Putting the ‘Ops’ in DevSecOps: Why It’s Hard and How to Do It
By now, you’ve almost certainly heard about DevSecOps. You understand why baking security into DevOps leads to more secure software delivery.
Yet, despite all of the attention that DevSecOps is now rightly enjoying, it can be easy to overlook one key dimension of DevSecOps: the Ops part.
If you don’t give Ops enough love when developing your DevSecOps strategy, you risk shooting yourself in the foot. Here’s why, along with tips on how to ensure that your DevSecOps processes extend properly into Ops.
A Brief Definition of DevSecOps
Put simply, DevSecOps refers to a software delivery strategy that makes security as integral to the delivery process as development and IT Ops. According to the DevSecOps mindset, not only should security considerations factor into every stage of application delivery, but the various groups involved in application delivery also should understand and be prepared to help address security needs, even if security is not their specialty.
The DevSecOps concept originated in an effort to extend DevOps thinking (which emphasizes seamless collaboration between developers and IT Ops teams) to security, and to break security out of the silo that traditionally cordoned security practices off from the application delivery process.

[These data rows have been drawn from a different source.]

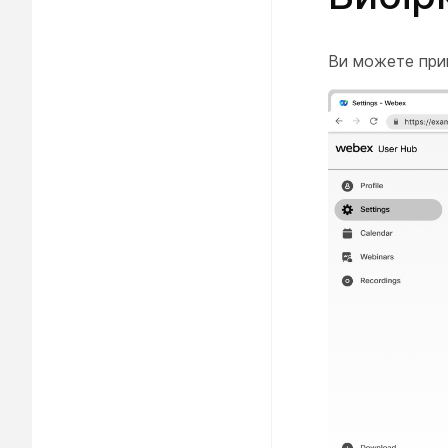
Ви можете прий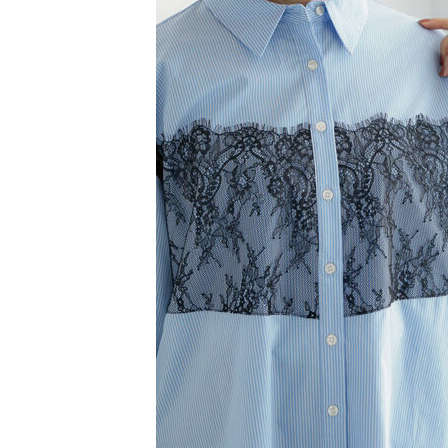
【注意事
／ATM／
1.本服務
※ 請注意
萊爾富取
用戶於交
絡購買商品
款買賣價
先享後付
每筆NT$6
2.基於同
※ 交易是
資料（包
是否繳費成
萊爾富純
用，由本
付客戶支
每筆NT$6
3.完整用
【注意事
7-11取貨
１．透過由
交易，需
每筆NT$6
求債權轉
２．關於
7-11純取
https://aft
每筆NT$6
３．未成
「AFTE
宅配
任。
４．使用「
每筆NT$9
即時審查
結果請求
５．嚴禁
形，恩沛
動。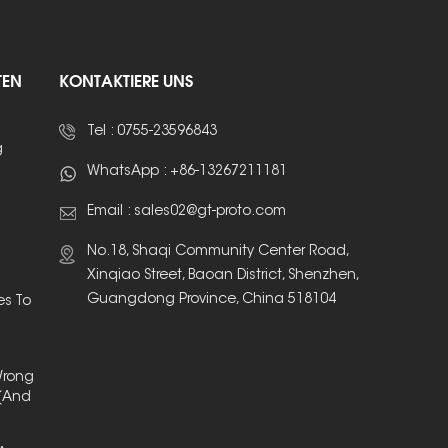
TEN
KONTAKTIERE UNS
Tel :
0755-23596843
g
WhatsApp :
+86-13267211181
Email :
sales02@gt-proto.com
No.18, Shaqi Community Center Road,
Xinqiao Street, Baoan District, Shenzhen,
Guangdong Province, China 518104
es To
Wrong
(And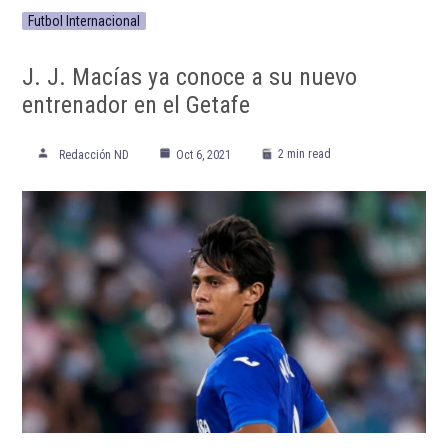
Futbol Internacional
J. J. Macías ya conoce a su nuevo
entrenador en el Getafe
2 min read
Redacción ND
Oct 6, 2021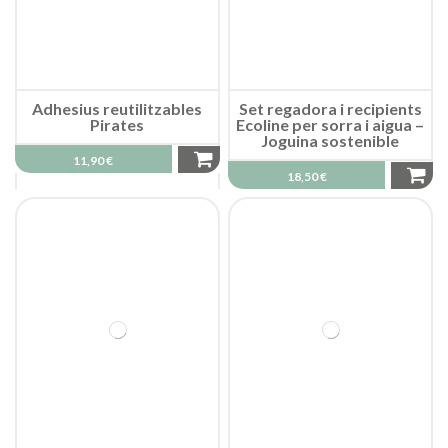
Adhesius reutilitzables
Set regadora i recipients
Pirates
Ecoline per sorra i aigua –
Joguina sostenible
11,90 €
18,50 €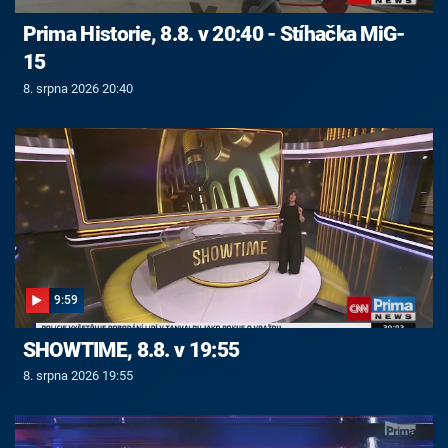
Prima Historie, 8.8. v 20:40 - Stíhačka MiG-
15
8. srpna 2026 20:40
9:59
SHOWTIME, 8.8. v 19:55
8. srpna 2026 19:55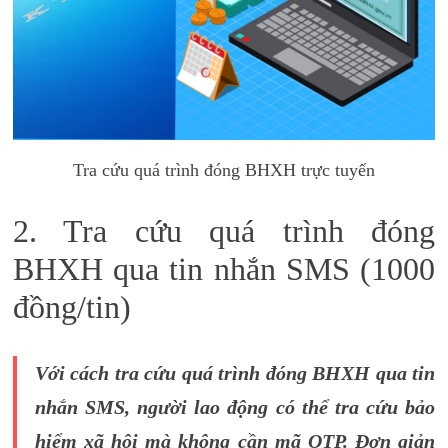
Tra cứu quá trình đóng BHXH trực tuyến
2. Tra cứu quá trình đóng
BHXH qua tin nhắn SMS (1000
đồng/tin)
Với cách tra cứu quá trình đóng BHXH qua tin
nhắn SMS, người lao động có thể tra cứu bảo
hiểm xã hội mà không cần mã OTP. Đơn giản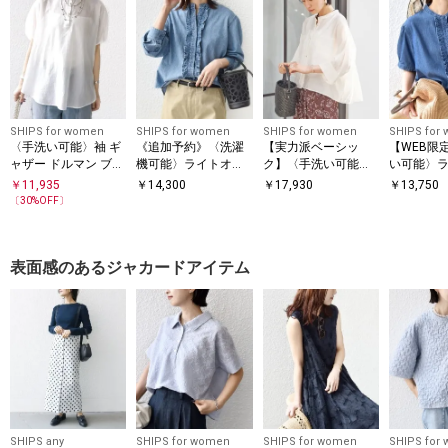
SHIPS for women
SHIPS for women
SHIPS for women
SHIPS for
〈手洗い可能〉袖 ギ
《追加予約》〈洗濯
【実力派ベーシッ
【WEB限
ャザー ドルマン ブラ
機可能〉ライトオン
ク】〈手洗い可能〉
い可能〉ラ
ウス
ス フリル デニム シ
シルク混 シアー 羽織
ス フリル 
￥
11,935
￥
14,300
￥
17,930
￥
13,750
ャツ
シャツ
袖 シャツ
〔
30
%OFF〕
表面感のあるジャカードアイテム
SHIPS any
SHIPS for women
SHIPS for women
SHIPS for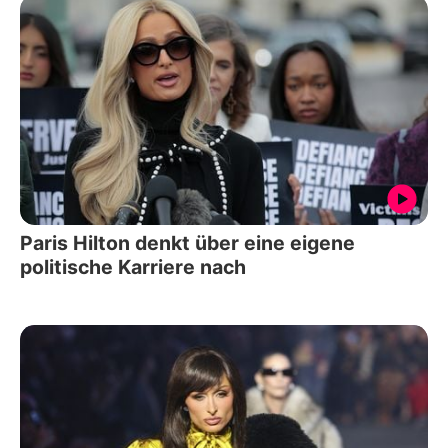
Paris Hilton denkt über eine eigene
politische Karriere nach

Why Ops is the Hardest Part of DevSecOps
When it comes to implementing DevSecOps, it tends to be more difficult to integrate security into the Ops part of the software delivery process than into the Dev part.
After all, when it comes to designing and writing code, it’s easy enough to help developers take security into consideration without stepping on their toes or disrupting their standard operating procedures. To bring security to the development part of the delivery pipeline, then, you need simply to teach your developers about security best practices, and ensure that they are working closely with security engineers.
But it is trickier to integrate the work that Ops engineers do and the work that security engineers perform without creating a clash between the two groups. Traditionally, Ops engineers spend much of their time monitoring software in production environments and looking for anomalies (such as a spike in CPU usage or unusual levels of memory consumption) that could signal a problem. When they detect an anomaly like this, their natural tendency is to assume that it’s the result of an infrastructure problem or software misconfiguration. Security breaches are not their first thought.
Security engineers think about anomalies in the opposite way. To them, anything that is out of the ordinary should be treated as a potential breach (or attempted breach) above all else.
This means that to get Ops engineers to help mitigate security issues as effectively as they address software stability and performance problems, you need to teach them to rethink the way they analyze environments. Security engineers, too, need to learn to take a different, broader approach to the way they interpret data from application environments.
The conundrum described above is part of the reason why DevSecOps is so important. If you leave IT Ops engineers and security engineers out of sync with each other, you’re at risk of having them operate at cross purposes, getting in each other’s way and not doing a good job of either securing or managing software.
Giving Ops the Security Visibility It Needs
That’s the challenge with the Ops part of DevSecOps. What’s the solution?
In a word, visibility. When your Ops team has the tools and skills that it needs to recognize security problems as readily as it detects stability and performance issues, your engineers can address both types of needs effectively.
Achieving the right level of security visibility for Ops engineers requires automating security monitoring and analytics as much as possible. Your Ops engineers may not be security experts, but with the right tools, they can effectively find and interpret security-related anomalies, and distinguish them from other types of incidents.
Security visibility for Ops also means deploying monitoring tools that can establish dynamic baselines. There may be no such thing as normal in your application environments, especially if you deploy software using dynamic technologies such as containers and microservices. For that reason, your tools need to be able to establish what constitutes a normal operating baseline at any given moment, and recognize how that baseline changes along with environmental factors. Without the ability to establish dynamic baselines, it becomes very difficult to determine what is a real anomaly, and what is a legitimate resource scale-up or service shut-down.
Teaching your Ops teams to use security tools toward this end also requires some education, of course. But that’s why DevSecOps means your security engineers should be working closely with your Ops team at all times. When you have the right tools in place and security engineers who can explain how to use them, teaching your Ops team to take a security-minded approach to software management is eminently doable.